====== SOURCE PASSAGE

Vice President, Dr Mahamudu Bawumia, on Saturday joined Naa Abe-ifaa Karbo III, Paramount Chief of the Lawra Traditional Area, to climax the commemoration of their 43rd Kobine Festival which celebrates the efforts of farmers.
Dr Bawumia recounted multiple successes of social and agricultural interventions introduced by government to improve living conditions of the populace.
He said President Nana Addo Dankwa Akufo-Addo has been working around the clock to address challenges that confront Lawra and the entire nation.
The government has, in the past three years, made huge investments to modernize agriculture, improve production sufficiency and achieve food security as well as make farming more profitable to local farmers.
A total of 5,744 farmers comprising 4,868 males and 876 females from the Lawra Municipal are benefiting from the ‘Planting for Food and Jobs’ programme introduced in 2017.
Dr Bawumia said: “Government, through the Lawra Municipality, has purchased and distributed about 120,000 cashew seedlings to farmers across the municipality under the Planting for Export and Rural Development’’ programme.
Under the ‘Infrastructure for Poverty Alleviation Programme’, he said, government was constructing seven water closet toilets with mechanized boreholes in selected communities in the area.

============

◆ TRY IT
Can you pick up the article on the Kobine Festival from its last sentence and carry it forward? The entries that follow have nothing to do with the Kobine Festival text.

====== SUPPLIED ENTRIES

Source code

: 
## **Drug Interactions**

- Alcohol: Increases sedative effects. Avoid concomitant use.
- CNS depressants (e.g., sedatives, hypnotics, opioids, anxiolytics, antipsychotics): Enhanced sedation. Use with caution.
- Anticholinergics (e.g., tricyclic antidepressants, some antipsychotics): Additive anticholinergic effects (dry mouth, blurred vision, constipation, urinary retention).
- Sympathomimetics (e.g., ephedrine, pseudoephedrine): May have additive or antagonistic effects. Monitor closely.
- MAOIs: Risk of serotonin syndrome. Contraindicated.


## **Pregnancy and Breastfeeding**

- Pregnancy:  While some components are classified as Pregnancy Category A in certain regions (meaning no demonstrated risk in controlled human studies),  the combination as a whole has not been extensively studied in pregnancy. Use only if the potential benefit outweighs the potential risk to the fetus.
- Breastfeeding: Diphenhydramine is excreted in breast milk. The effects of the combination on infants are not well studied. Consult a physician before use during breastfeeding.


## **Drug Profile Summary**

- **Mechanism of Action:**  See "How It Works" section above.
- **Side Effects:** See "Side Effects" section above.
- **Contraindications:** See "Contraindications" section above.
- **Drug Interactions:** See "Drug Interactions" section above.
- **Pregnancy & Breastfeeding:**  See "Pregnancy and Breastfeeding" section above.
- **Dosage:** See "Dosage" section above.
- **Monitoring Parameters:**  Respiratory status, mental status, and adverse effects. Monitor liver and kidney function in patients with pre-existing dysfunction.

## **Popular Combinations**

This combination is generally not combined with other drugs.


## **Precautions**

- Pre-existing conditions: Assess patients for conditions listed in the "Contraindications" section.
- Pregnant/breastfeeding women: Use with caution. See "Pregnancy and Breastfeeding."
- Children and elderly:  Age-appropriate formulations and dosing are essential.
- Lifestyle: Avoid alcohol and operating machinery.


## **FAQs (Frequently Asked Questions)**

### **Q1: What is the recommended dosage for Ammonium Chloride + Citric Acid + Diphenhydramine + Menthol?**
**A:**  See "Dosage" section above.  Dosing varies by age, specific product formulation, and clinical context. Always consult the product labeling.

============

◆ EXPECTED ANSWER
Eight mechanized boreholes are under construction,” he added: A fence wall was being constructed at the Lawra Municipal Hospital to address a flooding situation; a clinic was also under construction at Birifoh Baapari and the renovation of slaughterhouses in the municipality are also ongoing.
Dr Bawumia said 80 per cent of road contractors owed by government would be fully paid between October and November this year whiles the remaining 20 per cent would be settled at a later date.
He urged the Paramount Chief and the other chiefs and people of Lawra to continue to “support and cooperate” as government rolls out new policies to better their lives.
Every year around October, the Kobine (pronounced “Kó-bin-ah”) festival is celebrated in Lawra in the Upper West Region.
It serves as both a harvest celebration and as a homecoming event for indigenes of the area.